I didn't say anything more until we reached the Pier. The time read 12:01, but every minute with Red felt like an eternity.
This guy knew more than he let on, indeed.
And he knew who he was dealing with, too. The interior of his cab had been a comfortable room temperature, but in the middle of a Chicago winter, he hadn't been running his car's heat - usually the first thing to fail when a wizard of my caliber spends an amount of time around the systems.
I bailed out a little faster than what was strictly necessary, and wheeled around the back to grab my staff. I stopped at Red's window to pay the fare, but he just fixed me with that damned penetrating stare.
"What happened in Evanston last Halloween, Harry Dresden?" he asked. Demanded, more like. Stars and stones. That wasn't knowledge anyone should know about.
"OK, what's your deal, Chuck?" I snarled furiously, slamming a hand down on his window frame. "You get your kicks stalking random people in the papers? Think it's funny to drive off your customers with your pedantic psychoanalysis crap?"
He didn't flinch. Just stared.
Another realization occurred to me. "Christ . . . you're with that Zhou woman, aren't you?"
At that, Red smiled, just a twitch of a smirk. It was maddening. "I do my own research. And I'm very good at getting my scoop."
In a burst of rage, I kicked his door and stormed away. "Screw off, creep, you and your whole lousy organization! Last warning, and you can tell your friends the same: Leave me alone. Quit harassing me. If I ever see you or any of your groupies around me again, I'll make life so hard for you, you'll need a suit of bubble wrap and a bicycle helmet to go to the supermarket. You get me?"
Red shrugged. "Well, it was worth a try. See you around, Dresden."

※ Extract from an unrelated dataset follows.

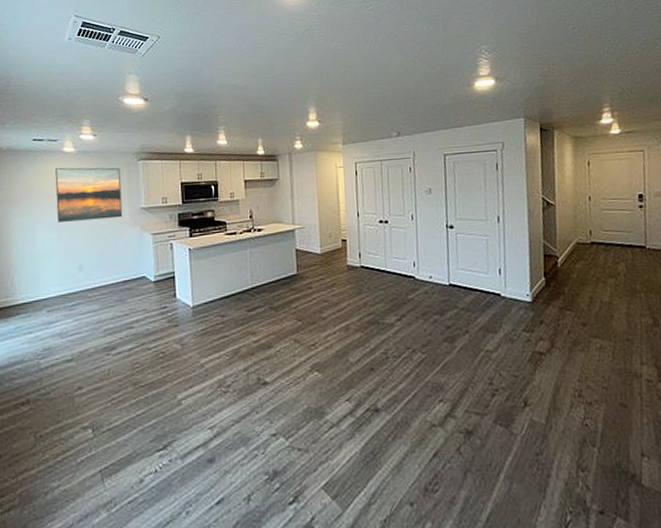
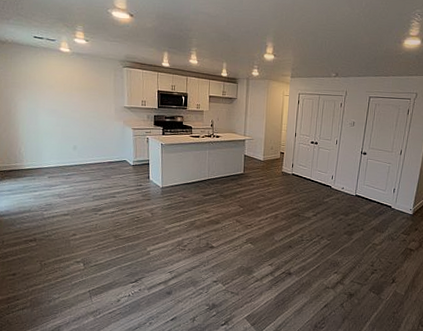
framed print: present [55,167,123,222] -> none [53,65,110,113]

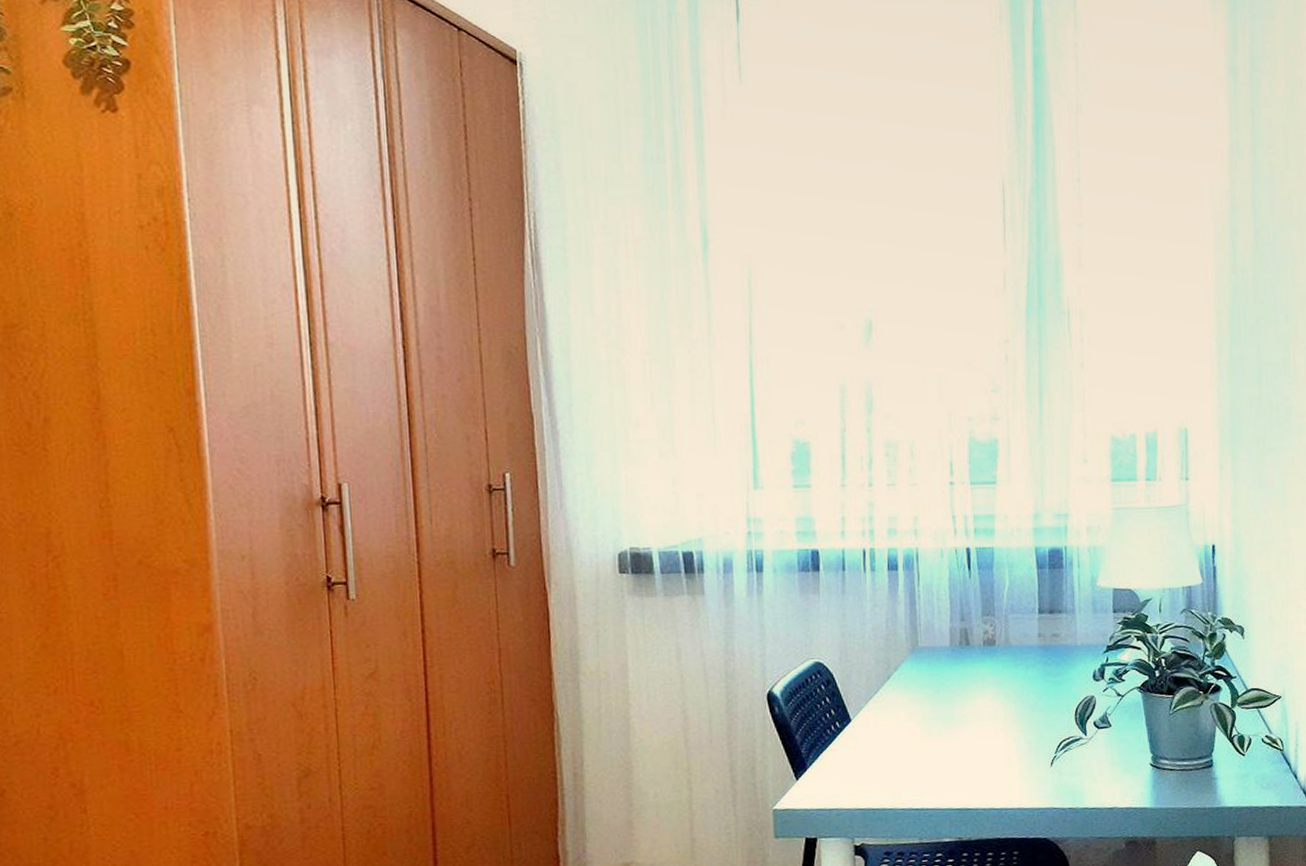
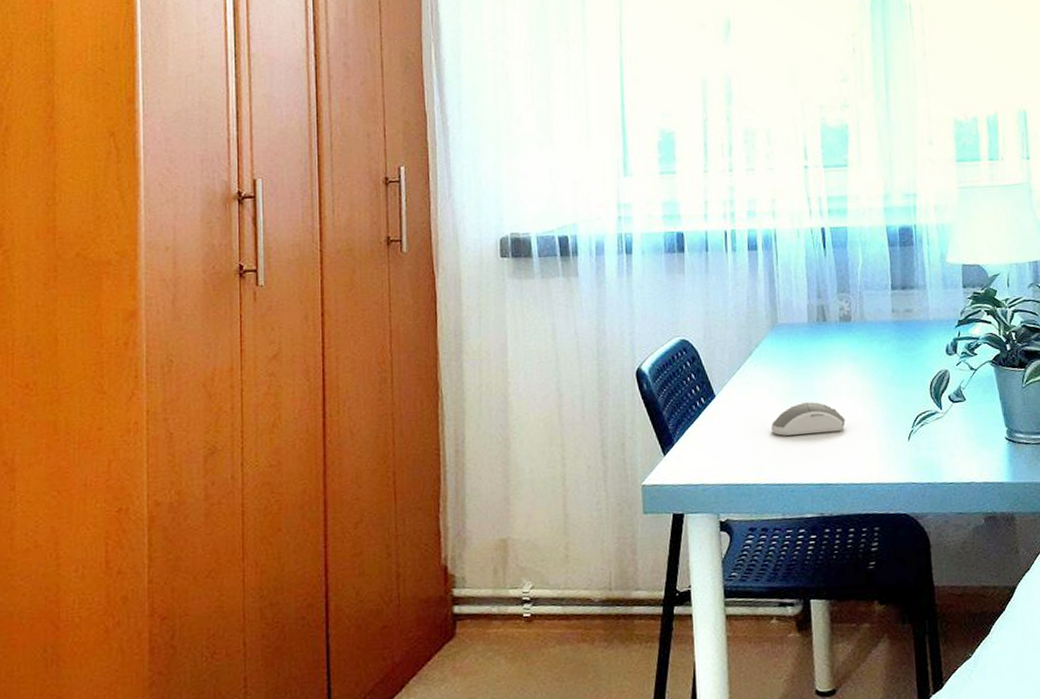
computer mouse: none [908,727,987,761] -> present [770,402,845,436]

And with that, my erstwhile stalker manually cranked up his window and peeled away in his crappy, tobacco-smelling taxicab, leaving me standing alone before the gates of Navy Pier. I stayed on the curb, glaring wizardly daggers at his taillights until he disappeared into Millennium Park. It was only after I lost sight of the cab that I realized the $7.15 that I'd taken out to pay for the ride was missing, and my scarred left hand was clenched impotently around nothing.
I screamed a curse - not the magical kind - into the cold winter afternoon.
Well. It's like the Man always said: "Do not meddle in the affairs of wizards, for they are subtle and quick to anger." Me, subtle, not so much. But by God, was I feeling quick to anger now, and maybe a little scared, too. How deep did the rabbit hole at GBS go, anyway? How many "journalists" in the Mag Mile were micromanaging my casefile, scrutinizing my every move and digging into my personal history? Did I even have that much personal history out there, with the Interwebs and the surveillance cameras and my records with the CPD's Special Investigations and all that?
How long would it be before one of them started probing at someone I cared about?
Looks like that trip to GBS was getting more and more necessary.
And so, full of bottled-up fury, the wizard turned on his heel and stomped towards the Pier, his duster flapping in a westward wind off the Lake and his fist clenched tightly around his staff.
I was fairly certain that my natural magical field could blow out computers at fifty paces just by itself at this point. I didn't really care. Scared I may have been, and I still didn't know what to expect at the Pier, but a scared animal is at its most dangerous, and man, was I spoiling for a fight just then.
Just not the one that I got that day.